Skittish warrior Shappi Khorsandi is ready to confess all at Pocklington Arts Centre

“The show is saying it’s OK to be exactly who you are,” says Shappi Khorsandi

SHAPPI Khorsandi is extending her 2019 tour into 2020, bringing her self-reflective show Skittish Warrior…Confessions Of A Club Comic to Pocklington Arts Centre on February 16.

Comedian, author and “idiot who agreed to be tortured” on I’m A Celebrity…Get Me Out Of Here in 2017, Khorsandi takes a warts-and-all journey back to the 1990s’ comedy scene, her breakthrough on TV and then letting it all slip away in her 20 years as a stand-up. 

“The show is a good opportunity to look back on how it all began,” she says. “It talks about the bits that stand-ups don’t usually talk about, those behind-the-scenes moments where doors get slammed in your face. It’s about rediscovering that early passion. It’s a celebration of the comedy circuit.”

Building the show around cultural observations and confessional gags, Khorsandi says: “I hope people will take away a great sense of warmth and a lot of heart. The show is saying it’s OK to be exactly who you are.

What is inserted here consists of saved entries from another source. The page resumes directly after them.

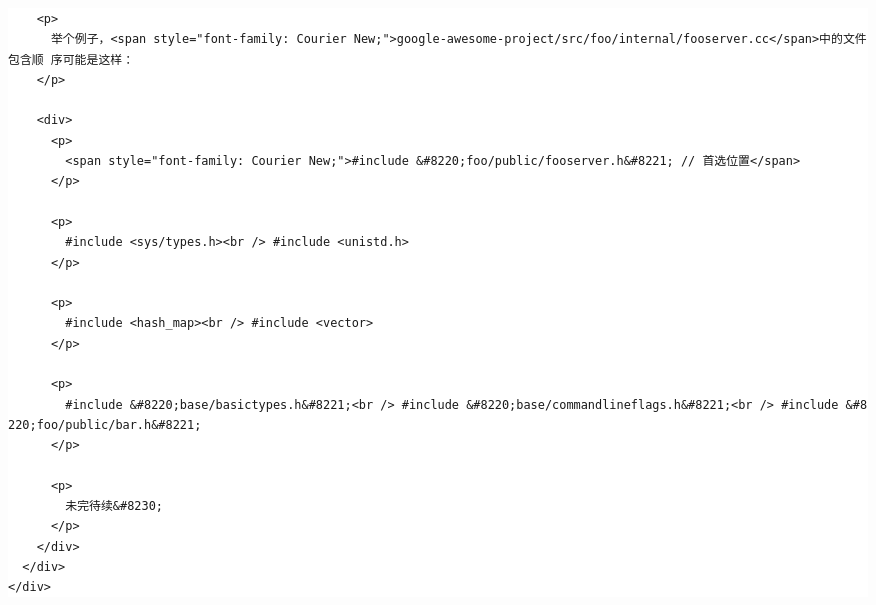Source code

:         <p>
          举个例子，<span style="font-family: Courier New;">google-awesome-project/src/foo/internal/fooserver.cc</span>中的文件包含顺 序可能是这样：
        </p>
        
        <div>
          <p>
            <span style="font-family: Courier New;">#include &#8220;foo/public/fooserver.h&#8221; // 首选位置</span>
          </p>
          
          <p>
            #include <sys/types.h><br /> #include <unistd.h>
          </p>
          
          <p>
            #include <hash_map><br /> #include <vector>
          </p>
          
          <p>
            #include &#8220;base/basictypes.h&#8221;<br /> #include &#8220;base/commandlineflags.h&#8221;<br /> #include &#8220;foo/public/bar.h&#8221;
          </p>
          
          <p>
            未完待续&#8230;
          </p>
        </div>
      </div>
    </div>
  </div>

The only person you should ever compete with is yourself.”

Skittish Warrior looks at the “funny side of failure”. “It’s an ode to being an underdog. We celebrate the underdog. I have to do that. I don’t have a choice,” says Khorsandi.

“But it’s not doom and gloom. I’m perfectly happy. I’m not cut out for a tabloid level of fame. After 20 years, I feel completely comfortable with the fact that I’m vulnerable. It’s OK to say, ‘I’ve messed up so many things’.

“It’s about realising that if you didn’t get something, it wasn’t what you wanted anyway. If it was very important for me to do well on panel shows, I wouldn’t have been daydreaming on panel shows!”

Born in Tehran, Iran, Shappi is the daughter of the Iranian political satirist and poet Hadi Khorsandi and moved to Britain as a child after the Islamic Revolution. In her twenties, she began performing in comedy clubs, going on to appear on a multitude of TV shows, be a panellist on ITV1’s Loose Women and BBC One’s Question Time and write two books, A Beginner’s Guide To Acting English in 2009 and her debut novel, Nina Is Not OK, in 2016.

A play based on the novel is on its way, and already she has a musical comedy to her name, Women In Power, inspired by Aristophanes’s ancient Greek comic play The Assembly Women, co-written with fellow comedians Jenny Éclair and Natalie Haynes for a run at the Nuffield Theatre, Southampton, in September 2018.

On the radio, Khorsandi has hosted the BBC Radio 4 series Shappi Talk, Homework and Shappi Khorsandi Gets Organised, as well as appearing on Loose Ends, Front Row, Midweek and Today.

Recalling how it all began, 46-year-old Khorsandi says: “I feel very thankful that when I started out in comedy, it was punk. The ultimate aim was to play the clubs, not telly. That’s why my new show is a love letter to the comedy clubs.

“I was a nervous wreck at the start. It was terrifying. I would phone the Comedy Store for an open spot, and if they picked up, I would put the phone down. I was treading water for the first ten years. It’s a sort of madness to carry on doing something that is so precarious. But I always knew that there was nothing else along my Yellow Brick Road.”

Celebrity has its pitfalls, she acknowledges. “It’s about really understanding what a full-time job it is to be famous and to stay there. It has to be at the cost of everything else. Instagram posts don’t post themselves!”

In 2017, that celebrity status led to Khorsandi taking part in ITV’s reality TV show I’m A Celebrity … Get Me Out Of Here!. “It changed my life. Because you’re hungry and have nothing to do in the jungle, it forces you to look at your life,” she says. “While I was in there, my life was going on without me. I realised there was no other life I wanted, and I desperately wanted to be back in it. 

“Some people may see I’m A Celebrity as crass, but it bought me time to re-evaluate my life. I realised what I didn’t want: to be on the front page of The Sun. That’s not worth anything. Doing stand-up, writing plays and books; those things have value and they were the things I wanted to come back to.”

Hence her tour of Skittish Warrior…Confessions Of A Club Comic, now bolstered with more shows in 2020. “I get an absolute adrenaline rush on stage. For me, it’s always been about the live stuff,” she says.

Time for reflection at the year’s end. “I look back on my career and see all the times I’ve sabotaged it. But if I had really wanted it, I would have got it,” says Khorsandi.” I’ve got two kids, and I really wanted them. It may sound cheesy, but they’re my greatest successes.”

Shappi Khorsandi: Skittish Warrior…Confessions Of A Club Comic, Pocklington Arts Centre, Sunday, February 16 2020, 7.30pm. Tickets: £15 on 01759 301547 or at pocklingtonartscentre.co.uk.